• _WHAT IS NEEDED_: According to the EEG connectivity abstract, how many alpha and theta factors did the spectral PCA extract?

Psychophysiology, 2020, in press. [Presented at the 60th Virtual Annual Meeting of the Society of Psychophysiological Research (SPR), October 5 - 9, 2020.]
A systematic data-driven approach to analyze sensor-level EEG connectivity: Surface Laplacian with spectral-spatial PCA identifies reliable alpha and theta network components
Ezra E. Smith1, Tarik S. Bel-Bahar1, Jürgen Kayser1,2
1New York State Psychiatric Institute, New York, NY, USA; 2Vagelos College of Physicians & Surgeons, Columbia University, New York, NY, USA
Abstract
Heterogeneous approaches to reducing the complexity of EEG functional connectivity (FC) undercut confidence in their validity and reliability. Extending prior work, we combined scalp current source density (CSD; spherical spline surface Laplacian) and spectral-spatial PCA to identify FC components. Phase-based FC was estimated via debiased weighted phase-locking index from CSD-transformed resting EEGs (71 sites, 8 min, eyes open/closed, 35 healthy adults, 1-week retest) to mitigate volume conduction and improve spatial resolution. Spectral PCA extracted 6 robust alpha and theta factors (86% variance). Subsequent spatial PCA for each spectral factor revealed regionally-focused (posterior, central, frontal) and long-range (anterior-posterior, frontal-temporal) alpha components (peaks at 8, 10 and 13 Hz) and less robust midfrontal theta (5 and 6 Hz) components. These spatial FC components overlapped with well-known networks (e.g., default mode, visual, sensorimotor), with some being sensitive to eyes open/closed conditions. Most FC components had good-to-excellent internal consistency (odd/even epochs, eyes open/closed) and test-retest reliability (ICCs = .8). Moreover, the FC component structure was generally present in subsamples (up to single-subject level), as indicated by similarity of factor loadings across PCA solutions. Apart from systematically reducing FC dimensionality, our approach avoids arbitrary thresholds and allows quantification of meaningful and reliable network components that may prove to be of high relevance for basic and clinical research applications.
Key Words: functional connectivity, resting EEG, alpha/theta networks
[Supported by National Institute of Mental Health (MH115299; MH092221; MH092250)].

• _DATA EXTRACTS_:
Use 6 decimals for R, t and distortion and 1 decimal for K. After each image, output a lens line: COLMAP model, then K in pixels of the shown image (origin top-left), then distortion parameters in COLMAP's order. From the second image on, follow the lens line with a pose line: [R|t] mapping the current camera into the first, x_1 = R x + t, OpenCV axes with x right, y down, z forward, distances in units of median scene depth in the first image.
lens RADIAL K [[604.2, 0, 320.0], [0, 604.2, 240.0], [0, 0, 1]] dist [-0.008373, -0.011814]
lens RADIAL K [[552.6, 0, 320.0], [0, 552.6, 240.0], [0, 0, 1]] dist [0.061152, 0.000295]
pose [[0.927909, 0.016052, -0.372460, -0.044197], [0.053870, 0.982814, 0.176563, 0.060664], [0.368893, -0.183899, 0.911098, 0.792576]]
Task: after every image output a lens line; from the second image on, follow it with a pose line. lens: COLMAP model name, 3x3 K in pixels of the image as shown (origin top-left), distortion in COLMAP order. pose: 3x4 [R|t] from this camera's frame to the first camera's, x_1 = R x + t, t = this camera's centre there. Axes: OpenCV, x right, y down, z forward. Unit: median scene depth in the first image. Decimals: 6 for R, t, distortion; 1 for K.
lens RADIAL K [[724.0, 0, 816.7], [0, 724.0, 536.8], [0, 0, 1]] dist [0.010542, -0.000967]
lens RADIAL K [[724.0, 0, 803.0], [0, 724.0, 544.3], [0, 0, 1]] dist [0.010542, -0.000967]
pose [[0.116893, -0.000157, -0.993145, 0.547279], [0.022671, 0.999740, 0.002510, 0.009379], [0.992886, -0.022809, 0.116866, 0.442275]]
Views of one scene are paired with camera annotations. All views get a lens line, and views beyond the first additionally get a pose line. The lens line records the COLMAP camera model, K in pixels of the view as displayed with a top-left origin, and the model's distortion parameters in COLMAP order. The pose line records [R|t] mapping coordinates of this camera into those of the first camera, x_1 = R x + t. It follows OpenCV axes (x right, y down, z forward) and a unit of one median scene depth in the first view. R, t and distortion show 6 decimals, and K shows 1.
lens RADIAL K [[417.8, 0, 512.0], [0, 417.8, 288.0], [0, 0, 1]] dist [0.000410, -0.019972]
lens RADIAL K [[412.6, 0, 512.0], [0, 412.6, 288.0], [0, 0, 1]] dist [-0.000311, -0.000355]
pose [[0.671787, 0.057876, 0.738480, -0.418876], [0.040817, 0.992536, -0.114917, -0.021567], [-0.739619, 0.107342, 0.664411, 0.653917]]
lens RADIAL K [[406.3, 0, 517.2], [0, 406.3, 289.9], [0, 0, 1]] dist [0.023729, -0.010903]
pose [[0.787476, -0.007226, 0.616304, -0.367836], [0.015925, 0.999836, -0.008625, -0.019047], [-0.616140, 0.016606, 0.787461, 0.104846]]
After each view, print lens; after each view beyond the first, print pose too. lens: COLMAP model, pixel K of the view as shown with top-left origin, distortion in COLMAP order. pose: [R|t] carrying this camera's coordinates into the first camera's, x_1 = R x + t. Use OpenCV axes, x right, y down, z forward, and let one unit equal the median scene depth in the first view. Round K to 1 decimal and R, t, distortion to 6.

• _ANSWER TO THE EXERCISE_: Six robust alpha and theta factors, accounting for 86% of the variance.